証人はジグマスタの論檀に身を寄せて屈み、議会は荒れた。
「「「誰だっ」」」
「「私ではない」」
「「「私でもないっ」」」
「「後ろからだ、後ろだ」」
「「「傍聴席だっ」」」
怪我人を運び出すために開けた扉から、我先にと流れ出す傍聴席の人々を尻目に、ジグマスタが大きな声で言った。
「証人、先ほどカルマンザーレ卿と申したか」
流れ出た人々の足が止まる。次の瞬間、悲鳴と怒涛が沸き上がった。犯人の近くにいた兵士の剣が男の短筒を弾き上げて、ジグマスタを狙った銃弾が天井角にめり込む。ジグマスタは剣の兵士に微笑んだ。

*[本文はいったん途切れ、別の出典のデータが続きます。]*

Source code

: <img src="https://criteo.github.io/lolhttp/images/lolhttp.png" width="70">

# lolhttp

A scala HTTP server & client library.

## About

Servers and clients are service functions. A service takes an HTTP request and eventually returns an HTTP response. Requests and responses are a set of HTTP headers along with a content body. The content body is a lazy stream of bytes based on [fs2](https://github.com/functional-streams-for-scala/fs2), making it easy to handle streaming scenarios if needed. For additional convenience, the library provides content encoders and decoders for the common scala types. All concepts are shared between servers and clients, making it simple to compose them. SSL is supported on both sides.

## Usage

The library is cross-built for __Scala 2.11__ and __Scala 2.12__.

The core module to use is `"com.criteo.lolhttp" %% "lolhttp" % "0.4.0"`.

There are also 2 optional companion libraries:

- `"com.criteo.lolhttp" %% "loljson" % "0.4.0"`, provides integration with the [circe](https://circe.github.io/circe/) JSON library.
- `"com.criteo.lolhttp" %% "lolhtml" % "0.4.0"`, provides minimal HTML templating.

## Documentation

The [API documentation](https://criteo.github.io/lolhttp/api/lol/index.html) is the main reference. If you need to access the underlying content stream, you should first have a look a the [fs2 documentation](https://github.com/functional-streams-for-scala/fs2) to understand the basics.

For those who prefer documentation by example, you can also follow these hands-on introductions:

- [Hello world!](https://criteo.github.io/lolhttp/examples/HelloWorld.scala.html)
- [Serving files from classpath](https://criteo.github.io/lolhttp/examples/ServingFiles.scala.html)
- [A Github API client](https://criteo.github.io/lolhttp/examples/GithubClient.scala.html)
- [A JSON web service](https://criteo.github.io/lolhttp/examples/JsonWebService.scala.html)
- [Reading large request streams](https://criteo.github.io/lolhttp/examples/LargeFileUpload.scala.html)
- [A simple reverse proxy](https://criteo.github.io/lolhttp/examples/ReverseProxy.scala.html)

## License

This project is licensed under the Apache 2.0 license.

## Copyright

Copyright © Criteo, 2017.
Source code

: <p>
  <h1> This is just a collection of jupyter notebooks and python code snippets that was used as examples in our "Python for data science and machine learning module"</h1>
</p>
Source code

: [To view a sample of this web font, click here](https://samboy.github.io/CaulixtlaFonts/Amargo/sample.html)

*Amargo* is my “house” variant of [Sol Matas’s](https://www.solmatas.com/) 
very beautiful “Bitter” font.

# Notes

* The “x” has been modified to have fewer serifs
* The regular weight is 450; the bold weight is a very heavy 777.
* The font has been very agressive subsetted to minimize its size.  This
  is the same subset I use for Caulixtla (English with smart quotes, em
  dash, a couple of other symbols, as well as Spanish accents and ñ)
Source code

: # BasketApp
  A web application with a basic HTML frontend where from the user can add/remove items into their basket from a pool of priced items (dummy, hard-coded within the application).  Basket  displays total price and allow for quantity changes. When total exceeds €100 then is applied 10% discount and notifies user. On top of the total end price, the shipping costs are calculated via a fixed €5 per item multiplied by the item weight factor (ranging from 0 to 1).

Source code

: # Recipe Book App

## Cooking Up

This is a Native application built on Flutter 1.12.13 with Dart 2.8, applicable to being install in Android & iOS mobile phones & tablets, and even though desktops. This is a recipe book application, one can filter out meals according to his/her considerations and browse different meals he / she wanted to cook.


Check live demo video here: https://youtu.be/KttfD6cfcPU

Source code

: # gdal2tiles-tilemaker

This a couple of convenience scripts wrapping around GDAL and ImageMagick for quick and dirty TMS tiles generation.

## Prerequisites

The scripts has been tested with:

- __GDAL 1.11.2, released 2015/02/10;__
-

「私の命を狙った犯人は極刑に、助けた君には褒賞を与えよう」
二人目の犯人も兵士に縛られて引き出された。男は口元に持っていった小瓶を奪われた。
「カルマンザーレ卿の手の者だな。言い逃れはできぬ。素直に吐くか、拷問か」
「俺は喋らん」
女王ヘシャス・ジャンヌが笏を差し出す。貴族院評議会の全ての目が女王に注がれた。
「皆の者、カルマンザーレは先王の兄。この王統の者である。しかし、王位継承者を狙ったとなればその真否を明らかにしなければならぬ。即座に連れて参れ。息子のジルベールエリキュアは自ら命を絶たぬように幽閉せよ」
女王が立ち上がった。全ての貴族がズザザザと衣擦れの音をたてて立ち上がり、肘を上げて胸に手を当てる。全ての目が注がれる中で女王が宣言する。
「これより」
女王の声に一同は固唾を飲む。
「この国の王太子はヘンゼル・ザカリーとする」
おおお……と驚愕と歓喜の声が漏れた。
「なお、王太子ヘンゼルは先王の実子なれば、先王籍に戻し、これよりヘンゼル・ヨハネセンとする。皆の者、王太子即位を祝うために反対派の者から爵位を剥奪し、磔並びに火炙りにし、一族郎党を奴隷とする故に、異見のある者は申し述べよ。でなければ生涯口を慎め。直ぐに、王太子即位の儀を用意せよ」
王都に到着した死体を積んだ荷馬車の、死体の中から、一人の男が這い出した。
やっと着いたか
長い道のりだった
死体の山のなかに隠れて
死んだふりをして
荷馬車に揺られて来たのだ
ちゃんと証言しよう
ザカリーの黒騎兵の後ろに乗せられてしがみつく。馬は猛然と地を蹴って王宮を目指した。